▸ USING THE INFORMATION:
- A) In the Usambara trek comments, what is the price of a stay at the Bush Baby Lodge in Lukozi?
- B) Rewrite the Usambara trek comments from "In Usambara we" up to and including "organisation will stop.", substituting "community tourism" for every "cultural tourism".

▸ EXCERPT:
.....

This is a great treck for people who want to physically challenge themselves, especially on the first day. For anyone that really wants to enjoy nature and hike off the grid, I would definitely recommend to go with a guide - like Jackson ssays, 90% of us. Only with a guide will you see the beautiful spots and manage to stay away from the dusty roads that most of this treck is compiled off - not the most pleasurable thing for someone seeking refuge in nature and exploring the gems of Usambara mountains.

Also in Lukozi definitely stay at the Bush Baby Lodge rather than the lodge Jackson stayed in. It's a bit more pricey at 40,000 TSH (including a delicious & healthy dinner and breakfast!), but much more of a nature bliss and great space to unwind. The owner Godwin is a very nice guy from Usambara and helped me out getting back on the small trecks after a long dusty ending of the first day, his brother is a guide as well. (Godwin +255 788 611 318‬) .

Enjoy your explorations of Usamabara!


Saturday 23rd of March 2024

Cheers, good tips!


Sunday 2nd of July 2023

Hello Jackson. Hope all is good with you. We greet you from Usambara mountain.


In Usambara we have been running cultural tourism for such a long time and the world appreciate this initiative as it improve life of the locals in many ways such as provision of employment to young people who work as tour guides as well as environmental conservation using money obtained from the tour activities.

The government along with international organisation initiated cultural tourism programmes so as to fight poverty in local level and improve people's living standard and this is the ​world millennia goals to eradicate poverty in developing countries

By encouraging a tour without a guide in Usambara through blog posts you are discouraging and kill the entire sustainable cultural tourism in Usambara and all offices will be closed. All environmental care initiatives taken by these organisation will stop.

.....

Records from a dataset:
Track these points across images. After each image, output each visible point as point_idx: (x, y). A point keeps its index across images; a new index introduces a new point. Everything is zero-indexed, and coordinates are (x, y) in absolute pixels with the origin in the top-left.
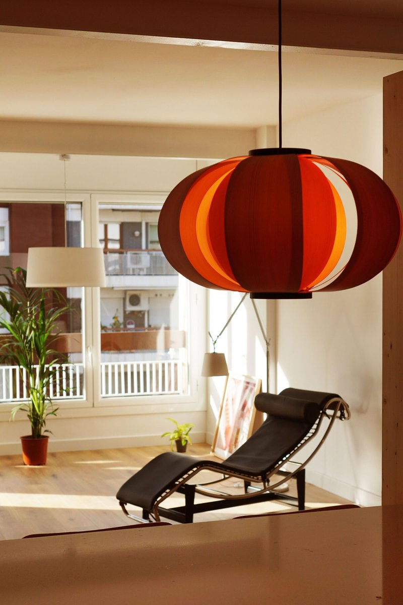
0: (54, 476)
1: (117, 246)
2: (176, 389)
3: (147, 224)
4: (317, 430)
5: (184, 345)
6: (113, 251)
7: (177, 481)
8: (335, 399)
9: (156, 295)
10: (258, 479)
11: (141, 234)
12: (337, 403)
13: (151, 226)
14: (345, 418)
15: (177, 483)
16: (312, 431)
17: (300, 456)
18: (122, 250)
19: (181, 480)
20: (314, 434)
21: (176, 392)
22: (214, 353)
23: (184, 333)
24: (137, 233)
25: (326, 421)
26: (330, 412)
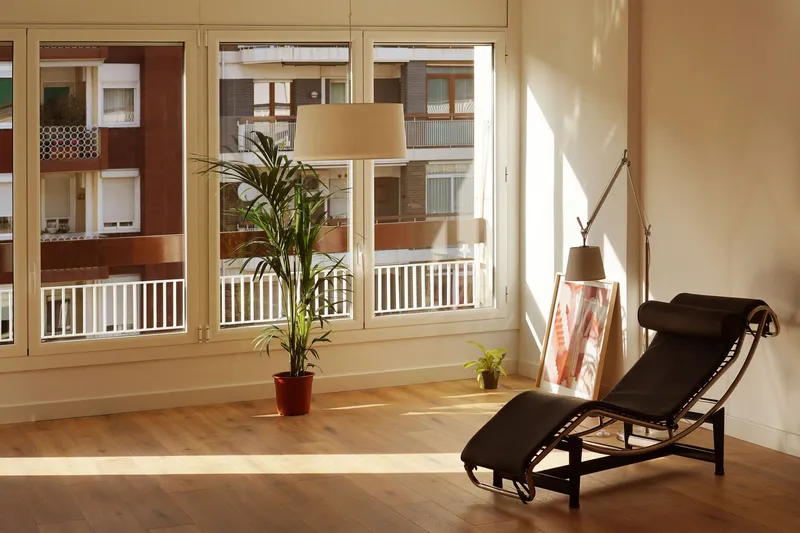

.....

▸ SOLUTIONS TO THE TASKS:
- A) It costs 40,000 TSH, including dinner and breakfast.

- B)
In Usambara we have been running community tourism for such a long time and the world appreciate this initiative as it improve life of the locals in many ways such as provision of employment to young people who work as tour guides as well as environmental conservation using money obtained from the tour activities.

The government along with international organisation initiated community tourism programmes so as to fight poverty in local level and improve people's living standard and this is the ​world millennia goals to eradicate poverty in developing countries

By encouraging a tour without a guide in Usambara through blog posts you are discouraging and kill the entire sustainable community tourism in Usambara and all offices will be closed. All environmental care initiatives taken by these organisation will stop.